The 'OMG, Can It Please Be 2024 Now?' Tier
3. Colorado Rockies: Charlie Blackmon, OF
Contract Details: $21.3M in 2022, $18.3M player option in 2023
What stings the most about the Blackmon contract is that the Rockies agreed to absorb $51 million when they traded Nolan Arenado before the 2021 season, got nothing when Trevor Story left as a free agent after the 2021 season and yet are still shelling out all this money.
They gave away the two faces of the franchise but couldn't convince anyone to take Blackmon's salary off their hands.
In his prime, Blackmon was easily worth this sum. The four-time All-Star entered this season with a career .300 batting average and four seasons with at least 29 home runs. But his average and slugging percentage have fallen by the wayside with less than two months remaining until he turns 36.
Between Blackmon's $18.3 million salary and the $21 million owed to Arenado next year, the Rockies probably can't afford to do anything in free agency this offseason and will need to wait until 2024 to start providing any support to Kris Bryant.
2. Detroit Tigers: Miguel Cabrera, DH
Contract Details: $32M per year in 2022-23, $30M mutual option (or $8M buyout) in 2024
Detroit got a lot of great years out of Cabrera. Both his MVP seasons and most of his 500 home runs and 3,000 hits came in a Tigers uniform.
But this eight-year, $240 million contract has been a disaster since Year 2, when he started going downhill in a hurry. (It's no coincidence Detroit fell off a cliff at the same time that its superexpensive first baseman-designated hitter did.)
By normal standards, Cabrera hasn't actually been bad.

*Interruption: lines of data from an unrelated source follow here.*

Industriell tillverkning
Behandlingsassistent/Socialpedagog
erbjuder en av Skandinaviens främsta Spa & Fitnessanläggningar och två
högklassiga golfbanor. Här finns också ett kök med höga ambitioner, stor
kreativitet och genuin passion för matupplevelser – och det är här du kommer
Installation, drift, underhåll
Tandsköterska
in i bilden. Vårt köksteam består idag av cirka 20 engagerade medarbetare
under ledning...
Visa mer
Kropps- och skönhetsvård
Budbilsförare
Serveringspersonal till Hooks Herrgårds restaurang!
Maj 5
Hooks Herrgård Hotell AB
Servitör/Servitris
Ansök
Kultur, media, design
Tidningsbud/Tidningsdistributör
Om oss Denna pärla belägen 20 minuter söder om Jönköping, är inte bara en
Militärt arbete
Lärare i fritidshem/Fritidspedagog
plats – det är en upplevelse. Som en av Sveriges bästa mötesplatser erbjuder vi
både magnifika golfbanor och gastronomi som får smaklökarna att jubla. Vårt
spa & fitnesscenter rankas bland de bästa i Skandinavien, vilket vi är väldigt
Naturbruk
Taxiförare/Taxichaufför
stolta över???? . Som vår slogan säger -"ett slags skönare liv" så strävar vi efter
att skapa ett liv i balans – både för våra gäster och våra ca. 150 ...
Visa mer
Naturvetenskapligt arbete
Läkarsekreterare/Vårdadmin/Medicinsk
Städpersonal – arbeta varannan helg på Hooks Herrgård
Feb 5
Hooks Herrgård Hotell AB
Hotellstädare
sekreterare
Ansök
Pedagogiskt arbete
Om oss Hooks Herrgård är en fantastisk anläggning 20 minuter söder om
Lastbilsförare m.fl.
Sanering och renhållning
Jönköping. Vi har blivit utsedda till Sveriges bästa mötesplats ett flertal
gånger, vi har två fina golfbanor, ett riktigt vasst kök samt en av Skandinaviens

He's hitting .267 and averaging 18 home runs per 162 games since the beginning of 2017. For the past five-plus seasons, he has given the Tigers what Dylan Carlson gave the Cardinals while nearly winning the National League Rookie of the Year Award last season. But Cabrera makes about 55 times what Carlson does, which means "comparable to a near ROY" is a gigantic letdown.
1. Chicago Cubs: Jason Heyward, CF
Contract Details: $24.5M per year in 2022-23
Have we finally reached the point when we can talk about this as one of the worst contracts of all time?
It'll never supersede the Red Sox's $72.5 million for Rusney Castillo to play 99 career games, but $184 million for less than 10 wins above replacement (9.1 on Baseball Reference, 9.0 on FanGraphs) is brutal.
At least for a little while, Heyward was a Gold Glove Award right fielder who wasn't a black hole in the lineup. But both in the field and at the dish, he's a far cry from what he was in the mid-2010's. He's batting .208 with zero home runs, and per FanGraphs, only AJ Pollock has a worse UZR/150 among outfielders.
The Cubs jump-started their rebuilding process by trading their key players last summer, but they can't hit the reset button until Heyward's contract is finally gone.